Exercise prompt:
Within the entries underneath, how many lines include the string "down"? State only the number.

Exercise inputs:

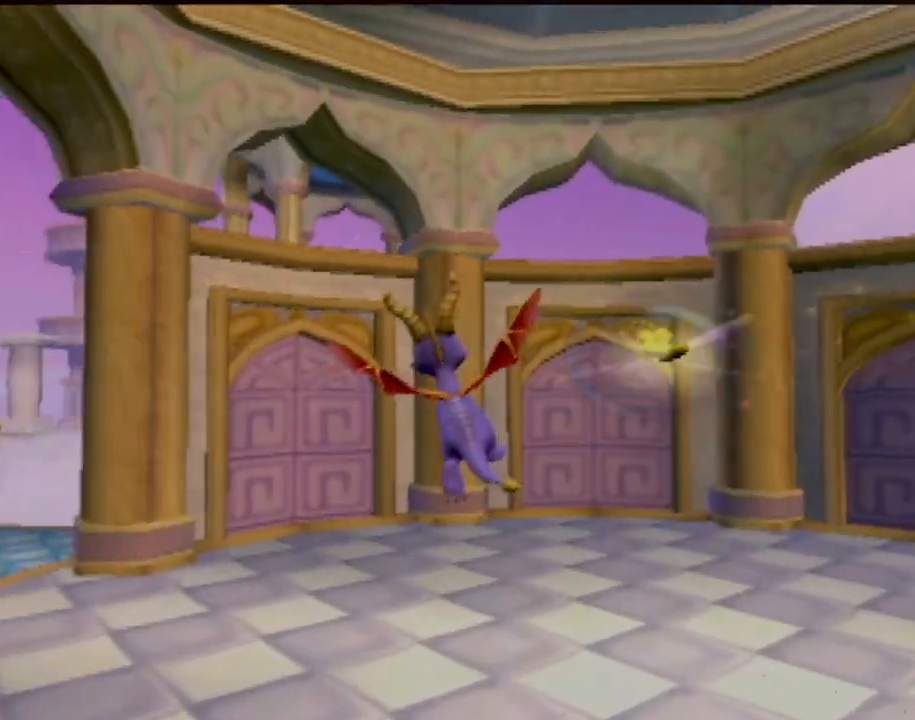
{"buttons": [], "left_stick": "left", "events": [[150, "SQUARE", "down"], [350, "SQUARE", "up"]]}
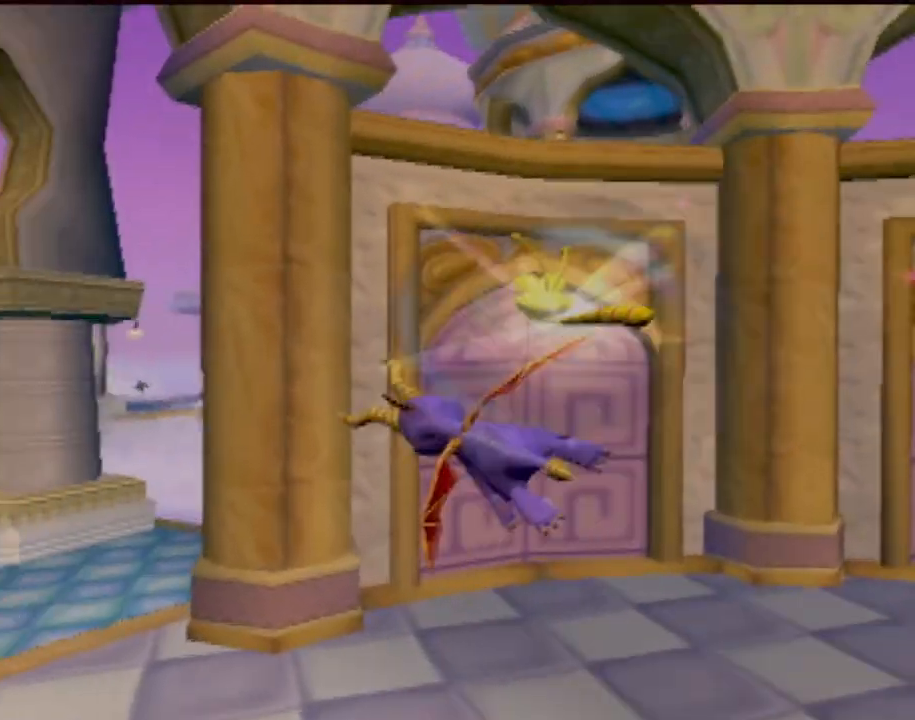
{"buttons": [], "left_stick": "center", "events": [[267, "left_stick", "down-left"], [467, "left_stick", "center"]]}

* * *

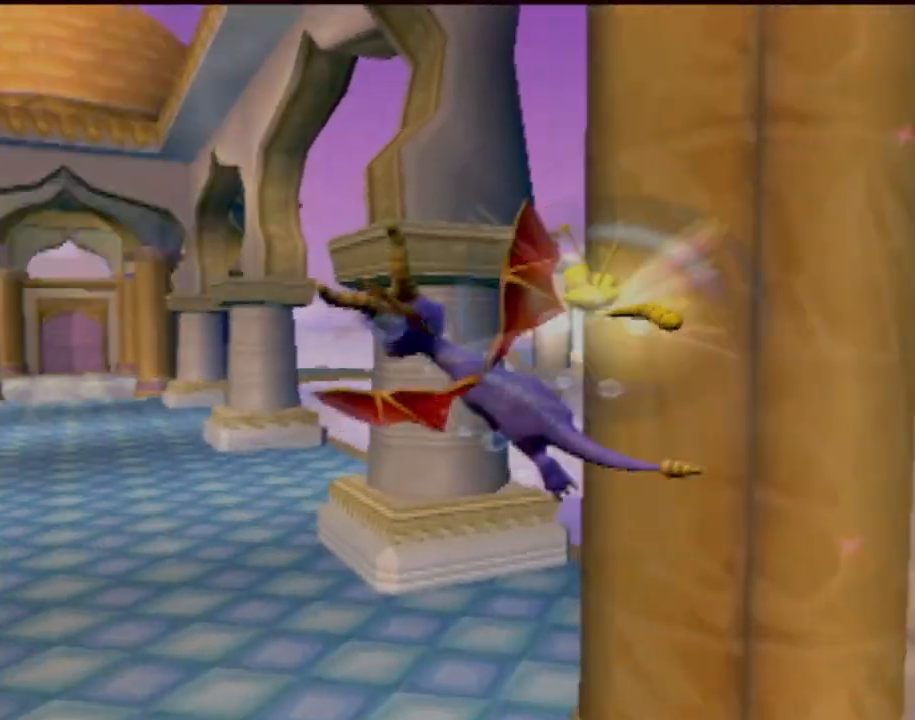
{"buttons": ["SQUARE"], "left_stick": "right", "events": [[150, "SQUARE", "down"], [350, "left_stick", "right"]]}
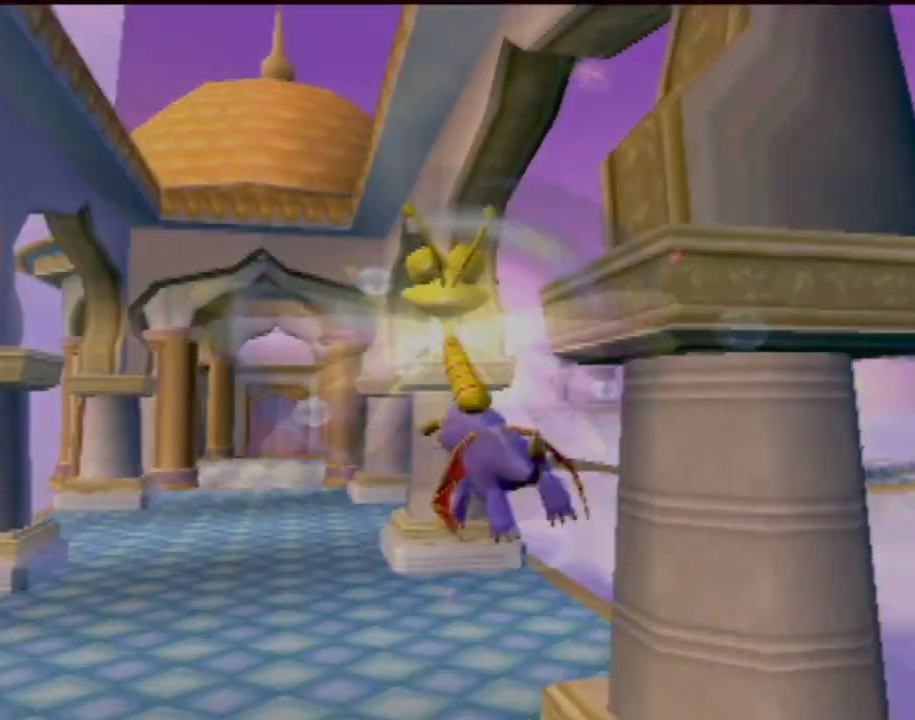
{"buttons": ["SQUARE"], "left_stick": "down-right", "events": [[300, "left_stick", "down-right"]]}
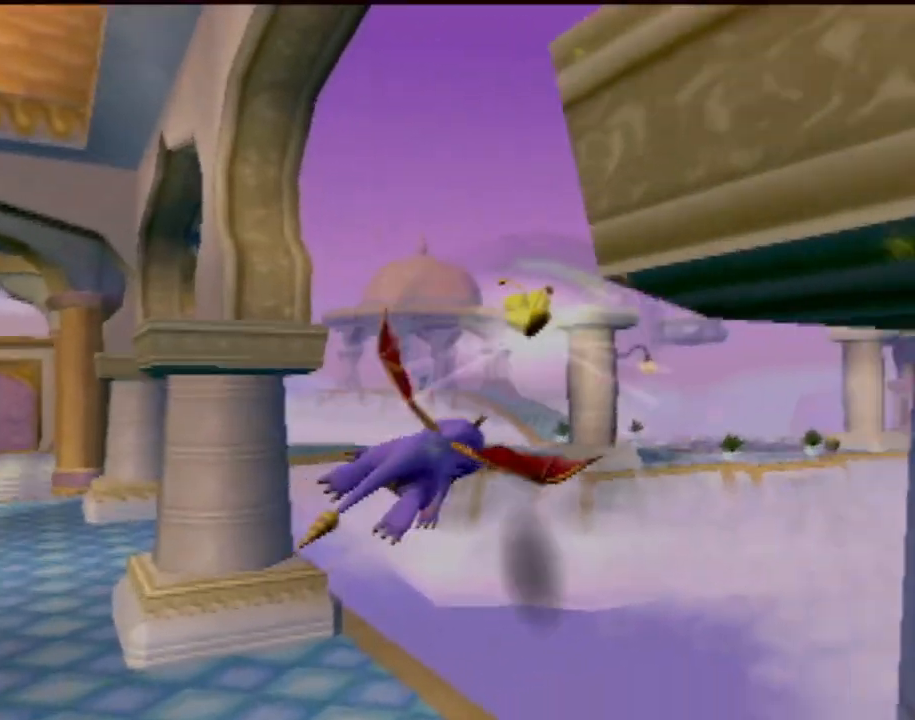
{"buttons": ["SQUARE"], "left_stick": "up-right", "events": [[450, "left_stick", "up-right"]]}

==

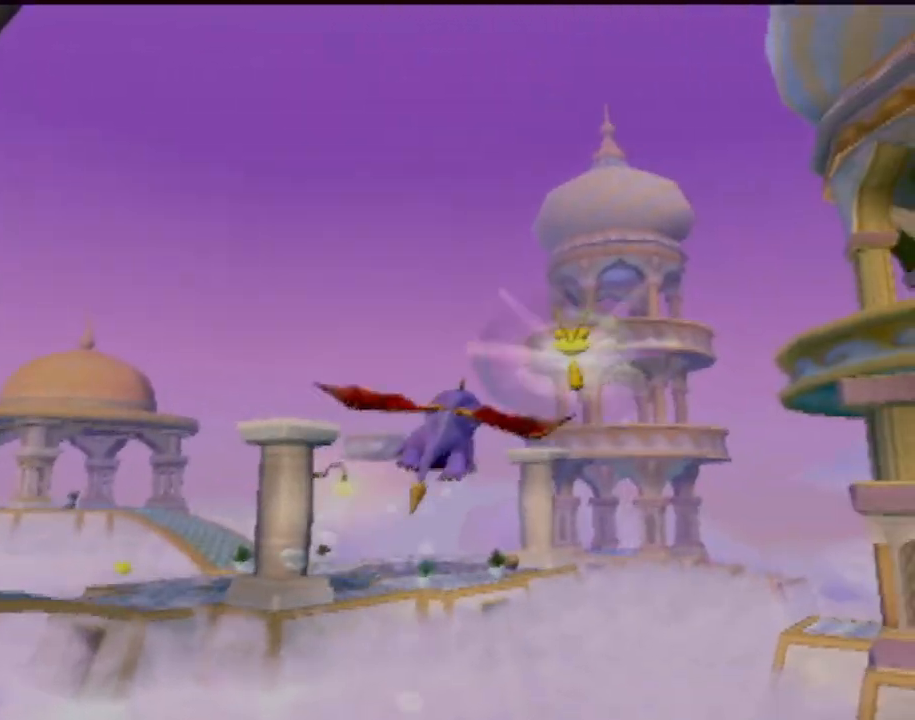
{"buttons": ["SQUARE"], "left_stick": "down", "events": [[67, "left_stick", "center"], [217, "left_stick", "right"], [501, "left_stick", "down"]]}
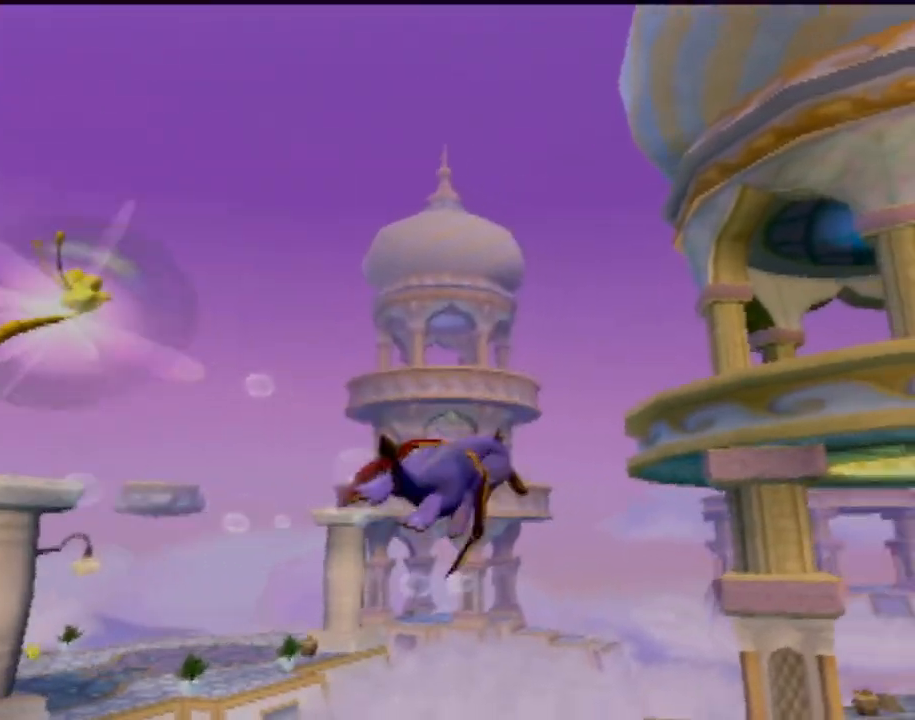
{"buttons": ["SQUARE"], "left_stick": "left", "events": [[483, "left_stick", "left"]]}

Task output:
5